It’s amazing what a few hours poking around the Ministry of Transport’s website can reveal.
What does this province spend on new highway construction and maintenance, I wondered? What are the trends? How does this compare with provincial spending on public transit? I knew what I would find wouldn’t be pretty, but I had no idea.
Over the past seven years, a fairly consistent relationship of 10:1 spending of highways to transit has been maintained. But with a 22.3% average annual increase for highways, and 20.3% for transit, the spread in actual dollar amounts is starting to look scary. Consider this: by 2016, if highway spending continues to increase by the average rate of the past seven years, we will be spending 11.7 billion dollars annually; if the provincial budget continues to increase at 4.5 % (the average of the last three years – see section A.20), by that time highway expenditures will represent 11.3 % of total provincial expenditures.
Given the fanfare around the Politique québécoise du transport collectif, announced in 2006, one might imagine that transit investments would have taken off by now. Sadly, this was not the case. Whether due to municipal immobilisme, or because highways are consuming an ever growing piece of the transport pie, clearly the announcement of this policy did nothing to alter the Ministry’s highway-building ways.
Can anything break the addiction?
5 comments
Intéressant !
Pour plus de détails
Un document d’analyse de TRANSIT : “Artère bloquées – Quand le sous financement des système de transport menace l’économie du Québec”:
http://www.transitquebec.org/wp-content/uploads/2011/08/Art%C3%A8res-bloqu%C3%A9es-TRANSIT-Ao%C3%BBt-2011.pdf
Pretty simple explanation.
In 2006 an overpass collapsed, killing 5 people, prompting massive examinations of bridges, tunnels, and other structures throughout the province, revealing that most of these structures had not been properly maintained for decades.
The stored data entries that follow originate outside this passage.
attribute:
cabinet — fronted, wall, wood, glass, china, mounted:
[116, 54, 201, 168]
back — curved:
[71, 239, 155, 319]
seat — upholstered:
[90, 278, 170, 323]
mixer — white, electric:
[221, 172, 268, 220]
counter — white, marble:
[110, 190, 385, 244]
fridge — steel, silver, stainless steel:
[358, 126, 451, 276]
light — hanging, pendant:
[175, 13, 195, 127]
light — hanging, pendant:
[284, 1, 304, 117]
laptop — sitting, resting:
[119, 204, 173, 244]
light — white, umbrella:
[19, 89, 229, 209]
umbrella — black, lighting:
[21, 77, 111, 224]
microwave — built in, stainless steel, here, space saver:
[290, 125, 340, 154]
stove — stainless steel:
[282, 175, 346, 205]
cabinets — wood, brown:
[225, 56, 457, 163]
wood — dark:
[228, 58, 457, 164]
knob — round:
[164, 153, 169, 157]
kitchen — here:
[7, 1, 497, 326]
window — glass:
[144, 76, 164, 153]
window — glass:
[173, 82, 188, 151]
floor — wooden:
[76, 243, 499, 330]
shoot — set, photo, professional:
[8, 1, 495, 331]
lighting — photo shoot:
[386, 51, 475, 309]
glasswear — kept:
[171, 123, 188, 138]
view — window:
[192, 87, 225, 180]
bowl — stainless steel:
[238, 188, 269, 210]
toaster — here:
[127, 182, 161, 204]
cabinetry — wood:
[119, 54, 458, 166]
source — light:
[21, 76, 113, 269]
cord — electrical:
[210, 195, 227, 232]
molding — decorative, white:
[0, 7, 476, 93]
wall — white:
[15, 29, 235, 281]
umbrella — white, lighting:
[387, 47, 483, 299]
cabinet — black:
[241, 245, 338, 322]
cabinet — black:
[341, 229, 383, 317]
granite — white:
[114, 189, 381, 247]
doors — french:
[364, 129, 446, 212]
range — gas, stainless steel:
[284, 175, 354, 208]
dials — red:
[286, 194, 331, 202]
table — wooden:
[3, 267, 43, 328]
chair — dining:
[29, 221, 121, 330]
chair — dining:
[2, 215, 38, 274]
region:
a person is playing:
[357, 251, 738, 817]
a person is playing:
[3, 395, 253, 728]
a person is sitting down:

What would be more revealing would be to see a chart that went back, oh, 50 years. *
I bet you would see funding for roads and highways take a steep dive in the late 70s/early 80s, and remain low until 2005, while public transit funding remained constant.
*Accounting for inflation, of course.
Thank god for Kevin who can see past his nose
@Kevin: I would be quite interested to see an analysis of transport spending that goes back 50 years, too. The reports on the MTQ’s website go back to 1996. http://www.mtq.gouv.qc.ca/portal/page/portal/ministere/ministere/rapport_annuel.If you can find more documentation, and are inclined to dig through those reports yourself, we’ll gladly post your findings.
For the record, I never suggested that the de la Concorde collapse shouldn’t result in some serious investments. It just seems strange that the govt’s own transit strategy had no effect whatsoever!
The root of the problem is the shoddy construction work being done. The roads are done in a manner that allows the contracted companies to come back 5 years later and re-do the entire area, The inherently flawed bidding process never takes into account durability and practicality and therefore we’re constantly bleeding money back into road work.
Public transport, to their credit, use their dollars quite efficiently and maintain their equipment well. While I’m sure they’re corrupt as well, they’d like to just skim a bit off the top over time rather than the lump-sum thievery we see in construction contracts.
This will never change. Live with it.